* _STATED PROBLEM_
Print the rows below unchanged, from the line with "scientific name: Fimbristylis" through the end of the rows, both ends included.

** Start PROVIDED ENTRIES **

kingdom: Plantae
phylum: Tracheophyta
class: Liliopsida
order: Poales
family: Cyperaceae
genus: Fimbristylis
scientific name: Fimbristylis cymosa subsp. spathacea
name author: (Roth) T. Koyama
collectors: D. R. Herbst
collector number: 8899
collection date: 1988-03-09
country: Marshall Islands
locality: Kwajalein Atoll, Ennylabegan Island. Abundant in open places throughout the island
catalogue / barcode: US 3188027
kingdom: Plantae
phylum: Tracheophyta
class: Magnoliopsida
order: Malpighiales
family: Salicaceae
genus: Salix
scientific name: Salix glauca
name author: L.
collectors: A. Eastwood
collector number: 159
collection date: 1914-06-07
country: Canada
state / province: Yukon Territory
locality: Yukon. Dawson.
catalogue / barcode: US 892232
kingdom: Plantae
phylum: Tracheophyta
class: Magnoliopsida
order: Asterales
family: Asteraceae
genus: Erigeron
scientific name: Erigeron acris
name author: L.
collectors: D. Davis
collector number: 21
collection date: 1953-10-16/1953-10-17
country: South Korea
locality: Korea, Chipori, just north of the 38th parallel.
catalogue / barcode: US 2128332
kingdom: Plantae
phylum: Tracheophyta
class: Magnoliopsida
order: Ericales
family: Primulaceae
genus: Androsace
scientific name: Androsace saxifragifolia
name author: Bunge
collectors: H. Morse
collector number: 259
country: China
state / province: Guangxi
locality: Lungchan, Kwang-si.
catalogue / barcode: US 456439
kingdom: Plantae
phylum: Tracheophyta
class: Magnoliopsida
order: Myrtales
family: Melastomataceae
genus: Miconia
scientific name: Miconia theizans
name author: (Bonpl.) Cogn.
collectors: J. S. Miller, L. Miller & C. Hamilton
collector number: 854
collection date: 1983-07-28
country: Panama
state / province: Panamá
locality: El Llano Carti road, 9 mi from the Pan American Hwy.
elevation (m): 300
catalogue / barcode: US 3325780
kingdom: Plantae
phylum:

** End PROVIDED ENTRIES **

* _WRITTEN RESPONSE_
scientific name: Fimbristylis cymosa subsp. spathacea
name author: (Roth) T. Koyama
collectors: D. R. Herbst
collector number: 8899
collection date: 1988-03-09
country: Marshall Islands
locality: Kwajalein Atoll, Ennylabegan Island. Abundant in open places throughout the island
catalogue / barcode: US 3188027
kingdom: Plantae
phylum: Tracheophyta
class: Magnoliopsida
order: Malpighiales
family: Salicaceae
genus: Salix
scientific name: Salix glauca
name author: L.
collectors: A. Eastwood
collector number: 159
collection date: 1914-06-07
country: Canada
state / province: Yukon Territory
locality: Yukon. Dawson.
catalogue / barcode: US 892232
kingdom: Plantae
phylum: Tracheophyta
class: Magnoliopsida
order: Asterales
family: Asteraceae
genus: Erigeron
scientific name: Erigeron acris
name author: L.
collectors: D. Davis
collector number: 21
collection date: 1953-10-16/1953-10-17
country: South Korea
locality: Korea, Chipori, just north of the 38th parallel.
catalogue / barcode: US 2128332
kingdom: Plantae
phylum: Tracheophyta
class: Magnoliopsida
order: Ericales
family: Primulaceae
genus: Androsace
scientific name: Androsace saxifragifolia
name author: Bunge
collectors: H. Morse
collector number: 259
country: China
state / province: Guangxi
locality: Lungchan, Kwang-si.
catalogue / barcode: US 456439
kingdom: Plantae
phylum: Tracheophyta
class: Magnoliopsida
order: Myrtales
family: Melastomataceae
genus: Miconia
scientific name: Miconia theizans
name author: (Bonpl.) Cogn.
collectors: J. S. Miller, L. Miller & C. Hamilton
collector number: 854
collection date: 1983-07-28
country: Panama
state / province: Panamá
locality: El Llano Carti road, 9 mi from the Pan American Hwy.
elevation (m): 300
catalogue / barcode: US 3325780
kingdom: Plantae
phylum:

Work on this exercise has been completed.